What the task asks: Repeat the records below exactly as they appear.

Source data:
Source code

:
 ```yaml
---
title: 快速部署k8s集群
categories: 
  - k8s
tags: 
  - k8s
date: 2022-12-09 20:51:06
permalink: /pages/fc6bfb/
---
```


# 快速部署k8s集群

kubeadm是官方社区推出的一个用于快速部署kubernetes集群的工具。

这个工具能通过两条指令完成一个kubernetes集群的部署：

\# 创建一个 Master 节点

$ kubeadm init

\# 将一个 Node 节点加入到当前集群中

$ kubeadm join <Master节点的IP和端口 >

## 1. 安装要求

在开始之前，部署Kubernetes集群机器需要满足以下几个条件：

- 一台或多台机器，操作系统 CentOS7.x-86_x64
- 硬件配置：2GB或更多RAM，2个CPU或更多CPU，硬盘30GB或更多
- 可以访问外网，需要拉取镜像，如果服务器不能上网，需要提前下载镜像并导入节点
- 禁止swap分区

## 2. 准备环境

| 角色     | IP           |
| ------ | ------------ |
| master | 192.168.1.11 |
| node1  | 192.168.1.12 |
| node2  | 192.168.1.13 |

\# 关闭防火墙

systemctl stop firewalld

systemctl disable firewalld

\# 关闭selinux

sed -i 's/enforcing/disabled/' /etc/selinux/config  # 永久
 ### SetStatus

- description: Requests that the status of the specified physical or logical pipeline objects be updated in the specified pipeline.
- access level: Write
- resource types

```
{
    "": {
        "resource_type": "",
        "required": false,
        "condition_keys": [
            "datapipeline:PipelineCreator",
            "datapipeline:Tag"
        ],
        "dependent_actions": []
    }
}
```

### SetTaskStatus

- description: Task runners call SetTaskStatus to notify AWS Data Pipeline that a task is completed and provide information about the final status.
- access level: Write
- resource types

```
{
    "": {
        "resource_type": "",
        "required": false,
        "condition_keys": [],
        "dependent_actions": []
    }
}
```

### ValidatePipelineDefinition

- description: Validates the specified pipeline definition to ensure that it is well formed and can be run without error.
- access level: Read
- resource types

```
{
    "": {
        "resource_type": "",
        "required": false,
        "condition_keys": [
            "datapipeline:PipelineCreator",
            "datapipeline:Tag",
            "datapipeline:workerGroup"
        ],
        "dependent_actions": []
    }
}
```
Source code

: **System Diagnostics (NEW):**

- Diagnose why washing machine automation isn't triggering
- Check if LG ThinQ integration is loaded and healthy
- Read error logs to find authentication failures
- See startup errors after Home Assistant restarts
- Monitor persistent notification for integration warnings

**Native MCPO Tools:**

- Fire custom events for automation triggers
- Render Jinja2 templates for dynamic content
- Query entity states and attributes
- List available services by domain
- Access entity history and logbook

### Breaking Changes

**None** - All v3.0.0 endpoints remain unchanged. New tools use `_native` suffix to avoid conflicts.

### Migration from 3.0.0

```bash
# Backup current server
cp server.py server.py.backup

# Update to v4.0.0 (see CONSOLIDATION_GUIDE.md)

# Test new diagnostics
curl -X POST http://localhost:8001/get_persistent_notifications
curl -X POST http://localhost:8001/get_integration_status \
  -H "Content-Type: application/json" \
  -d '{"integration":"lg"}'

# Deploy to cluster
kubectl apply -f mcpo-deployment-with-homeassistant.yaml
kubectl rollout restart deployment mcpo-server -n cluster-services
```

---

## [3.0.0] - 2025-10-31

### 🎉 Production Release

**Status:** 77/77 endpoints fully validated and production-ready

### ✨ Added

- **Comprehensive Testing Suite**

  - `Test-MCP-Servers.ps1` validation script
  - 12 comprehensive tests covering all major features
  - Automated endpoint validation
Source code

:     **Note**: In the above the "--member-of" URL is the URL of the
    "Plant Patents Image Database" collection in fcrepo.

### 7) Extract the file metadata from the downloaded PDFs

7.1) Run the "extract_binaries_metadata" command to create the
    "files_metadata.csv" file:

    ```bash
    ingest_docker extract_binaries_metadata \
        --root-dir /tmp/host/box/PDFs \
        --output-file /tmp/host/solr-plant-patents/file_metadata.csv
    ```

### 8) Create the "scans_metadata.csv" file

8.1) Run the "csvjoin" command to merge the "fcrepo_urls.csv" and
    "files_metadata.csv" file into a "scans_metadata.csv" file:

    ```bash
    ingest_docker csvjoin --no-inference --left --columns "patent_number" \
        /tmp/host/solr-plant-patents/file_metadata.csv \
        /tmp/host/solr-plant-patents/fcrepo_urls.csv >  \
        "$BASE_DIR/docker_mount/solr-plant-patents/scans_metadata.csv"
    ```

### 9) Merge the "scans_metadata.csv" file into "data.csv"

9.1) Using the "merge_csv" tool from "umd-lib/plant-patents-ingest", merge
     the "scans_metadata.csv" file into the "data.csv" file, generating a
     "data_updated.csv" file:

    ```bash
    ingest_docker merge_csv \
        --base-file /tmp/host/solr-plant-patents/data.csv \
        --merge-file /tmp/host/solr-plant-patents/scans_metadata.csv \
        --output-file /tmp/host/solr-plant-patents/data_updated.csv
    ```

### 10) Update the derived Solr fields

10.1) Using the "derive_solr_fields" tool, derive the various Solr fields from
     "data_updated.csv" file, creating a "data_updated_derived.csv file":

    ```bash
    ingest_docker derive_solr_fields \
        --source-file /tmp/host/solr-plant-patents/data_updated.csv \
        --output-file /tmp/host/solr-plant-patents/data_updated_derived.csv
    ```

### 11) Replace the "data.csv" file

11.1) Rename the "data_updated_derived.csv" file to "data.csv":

Exercise output:
Source code

:
 ```yaml
---
title: 快速部署k8s集群
categories: 
  - k8s
tags: 
  - k8s
date: 2022-12-09 20:51:06
permalink: /pages/fc6bfb/
---
```


# 快速部署k8s集群

kubeadm是官方社区推出的一个用于快速部署kubernetes集群的工具。

这个工具能通过两条指令完成一个kubernetes集群的部署：

\# 创建一个 Master 节点

$ kubeadm init

\# 将一个 Node 节点加入到当前集群中

$ kubeadm join <Master节点的IP和端口 >

## 1. 安装要求

在开始之前，部署Kubernetes集群机器需要满足以下几个条件：

- 一台或多台机器，操作系统 CentOS7.x-86_x64
- 硬件配置：2GB或更多RAM，2个CPU或更多CPU，硬盘30GB或更多
- 可以访问外网，需要拉取镜像，如果服务器不能上网，需要提前下载镜像并导入节点
- 禁止swap分区

## 2. 准备环境

| 角色     | IP           |
| ------ | ------------ |
| master | 192.168.1.11 |
| node1  | 192.168.1.12 |
| node2  | 192.168.1.13 |

\# 关闭防火墙

systemctl stop firewalld

systemctl disable firewalld

\# 关闭selinux

sed -i 's/enforcing/disabled/' /etc/selinux/config  # 永久
 ### SetStatus

- description: Requests that the status of the specified physical or logical pipeline objects be updated in the specified pipeline.
- access level: Write
- resource types

```
{
    "": {
        "resource_type": "",
        "required": false,
        "condition_keys": [
            "datapipeline:PipelineCreator",
            "datapipeline:Tag"
        ],
        "dependent_actions": []
    }
}
```

### SetTaskStatus

- description: Task runners call SetTaskStatus to notify AWS Data Pipeline that a task is completed and provide information about the final status.
- access level: Write
- resource types

```
{
    "": {
        "resource_type": "",
        "required": false,
        "condition_keys": [],
        "dependent_actions": []
    }
}
```

### ValidatePipelineDefinition

- description: Validates the specified pipeline definition to ensure that it is well formed and can be run without error.
- access level: Read
- resource types

```
{
    "": {
        "resource_type": "",
        "required": false,
        "condition_keys": [
            "datapipeline:PipelineCreator",
            "datapipeline:Tag",
            "datapipeline:workerGroup"
        ],
        "dependent_actions": []
    }
}
```
Source code

: **System Diagnostics (NEW):**

- Diagnose why washing machine automation isn't triggering
- Check if LG ThinQ integration is loaded and healthy
- Read error logs to find authentication failures
- See startup errors after Home Assistant restarts
- Monitor persistent notification for integration warnings

**Native MCPO Tools:**

- Fire custom events for automation triggers
- Render Jinja2 templates for dynamic content
- Query entity states and attributes
- List available services by domain
- Access entity history and logbook

### Breaking Changes

**None** - All v3.0.0 endpoints remain unchanged. New tools use `_native` suffix to avoid conflicts.

### Migration from 3.0.0

```bash
# Backup current server
cp server.py server.py.backup

# Update to v4.0.0 (see CONSOLIDATION_GUIDE.md)

# Test new diagnostics
curl -X POST http://localhost:8001/get_persistent_notifications
curl -X POST http://localhost:8001/get_integration_status \
  -H "Content-Type: application/json" \
  -d '{"integration":"lg"}'

# Deploy to cluster
kubectl apply -f mcpo-deployment-with-homeassistant.yaml
kubectl rollout restart deployment mcpo-server -n cluster-services
```

---

## [3.0.0] - 2025-10-31

### 🎉 Production Release

**Status:** 77/77 endpoints fully validated and production-ready

### ✨ Added

- **Comprehensive Testing Suite**

  - `Test-MCP-Servers.ps1` validation script
  - 12 comprehensive tests covering all major features
  - Automated endpoint validation
Source code

:     **Note**: In the above the "--member-of" URL is the URL of the
    "Plant Patents Image Database" collection in fcrepo.

### 7) Extract the file metadata from the downloaded PDFs

7.1) Run the "extract_binaries_metadata" command to create the
    "files_metadata.csv" file:

    ```bash
    ingest_docker extract_binaries_metadata \
        --root-dir /tmp/host/box/PDFs \
        --output-file /tmp/host/solr-plant-patents/file_metadata.csv
    ```

### 8) Create the "scans_metadata.csv" file

8.1) Run the "csvjoin" command to merge the "fcrepo_urls.csv" and
    "files_metadata.csv" file into a "scans_metadata.csv" file:

    ```bash
    ingest_docker csvjoin --no-inference --left --columns "patent_number" \
        /tmp/host/solr-plant-patents/file_metadata.csv \
        /tmp/host/solr-plant-patents/fcrepo_urls.csv >  \
        "$BASE_DIR/docker_mount/solr-plant-patents/scans_metadata.csv"
    ```

### 9) Merge the "scans_metadata.csv" file into "data.csv"

9.1) Using the "merge_csv" tool from "umd-lib/plant-patents-ingest", merge
     the "scans_metadata.csv" file into the "data.csv" file, generating a
     "data_updated.csv" file:

    ```bash
    ingest_docker merge_csv \
        --base-file /tmp/host/solr-plant-patents/data.csv \
        --merge-file /tmp/host/solr-plant-patents/scans_metadata.csv \
        --output-file /tmp/host/solr-plant-patents/data_updated.csv
    ```

### 10) Update the derived Solr fields

10.1) Using the "derive_solr_fields" tool, derive the various Solr fields from
     "data_updated.csv" file, creating a "data_updated_derived.csv file":

    ```bash
    ingest_docker derive_solr_fields \
        --source-file /tmp/host/solr-plant-patents/data_updated.csv \
        --output-file /tmp/host/solr-plant-patents/data_updated_derived.csv
    ```

### 11) Replace the "data.csv" file

11.1) Rename the "data_updated_derived.csv" file to "data.csv":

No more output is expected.